One of the themes of the story is the intersection between physical and emotional trauma. One never gets the sense throughout the story that Diana has actually process her physical trauma. She has a new, fancy tongue, but it doesn't quite work right with regard to taste. The ways in which she tries to downplay this make it even more obvious that this is an issue she's simply chosen not to address. This plays a role in her choice to buy Harbor, who has therapeutic value in his "vault" mode, an uncrackable database for one's deepest secrets. Diana ostensibly bought Harbor to get over the pain of being dumped by her famous ex Blue, but that's only one of the kinds of pain she processes, until the very end of the story, when we see the accident occur, presumably in Diana's mind's eye. Another theme of the story is shame. Though her friends mock her for it, buying Harbor and bringing him to a public even was a signal from Diana that she was through with shame. It wasn't just a whimsical decision, as she crossed a very specific kind of line with her choice.
Nowak also obliquely addresses another idea, which is the difference between Diana's relationships with Harbor and Blue. It's no accident that Blue does not have a present-tense speaking role in the comic. He's famous. There's a sense in which no matter what his intentions with Diana might have been, there was no chance of real, lasting intimacy between them precisely because he chose to live in the stratified air of celebrity. There are ways in which Diana was far more intimate with Harbor than she ever was with Blue in terms of being able to tell him anything, Harbor's devotion and genuine adaptability to Diana's needs. That plays out when he makes up a poem for her that's incredibly lovely in its own way. At the same time, he has no free will or agency of his own. He wouldn't be there if she hadn't paid for him, in precisely the same way being with a sex worker or a therapist buys you their time and attention. The story is open-ended, but one gets the idea that Diana was perhaps on the way to healing by the end.
The story works well because of Nowak's skill and clear delight in drawing bodies. Diana is big-hipped, her roommate has big legs and everyone in the story has their own particular physical and real-feeling presence. The composition of her panels is frequently quite clever, with not just open page formatting but cutaways where the roof has been lifted off.
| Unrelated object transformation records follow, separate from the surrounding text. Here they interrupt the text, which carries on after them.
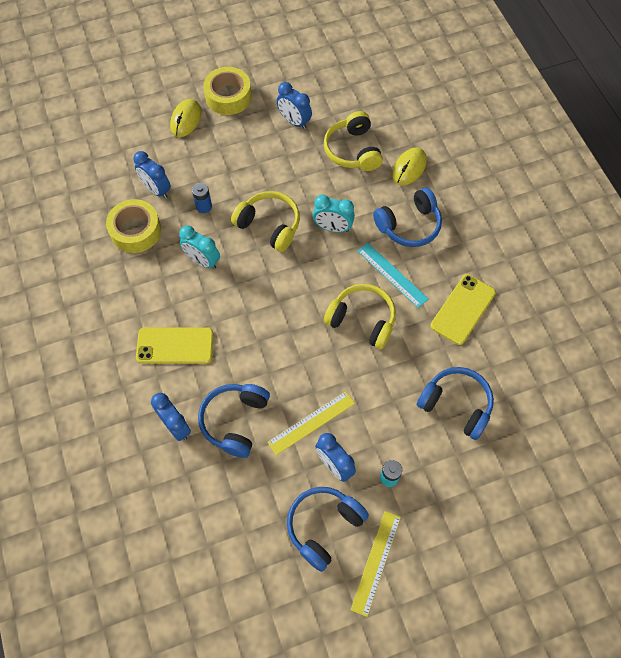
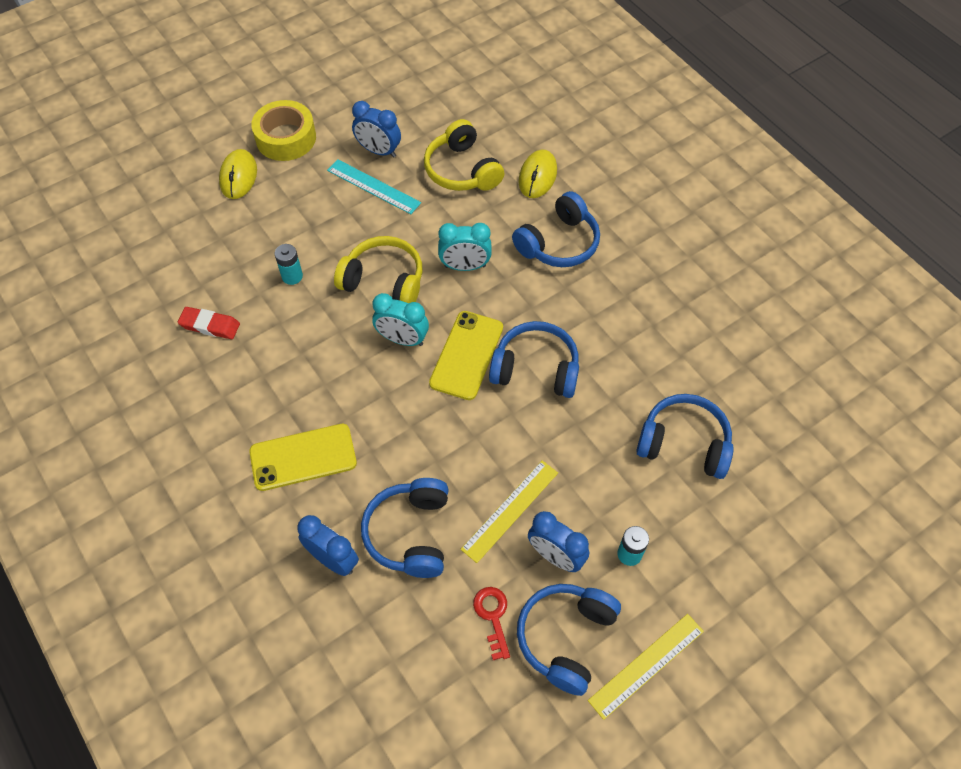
camera: 15 degrees left, 5 degrees down
yellow tape [106,199,161,253] -> red eraser [178,307,240,339]
blue clock [134,151,171,199] -> none
turquoise clock [179,225,220,269] -> turquoise clock moved to [372,293,429,346]
blue battery [192,183,212,213] -> turquoise battery [275,244,303,285]
yellow headphones [324,284,396,349] -> blue headphones [489,321,579,398]
yellow ruler [351,511,401,617] -> yellow ruler turned 45 degrees clockwise [588,614,704,720]
turquoise ruler [357,242,429,308] -> turquoise ruler moved to [327,159,421,214]
yellow phone [431,274,496,345] -> yellow phone moved to [429,311,503,400]
none -> red key [473,587,510,660]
She keeps the reader off-balance with big splash pages, using negative space to highlight a single panel on a page, and lots of close-ups on faces. Her use of color was spectacular, adding context to the futuristic world she created to make it inviting, exciting, and slightly trippy. She's also great at drawing facial expressions, like the perpetual blush on Diana's face or the blank but benign expression on Harbor's face. This is ultimately a story about survival and recovery, with Nowak's humanity shining through and comforting her characters without sacrificing the pain of their struggles.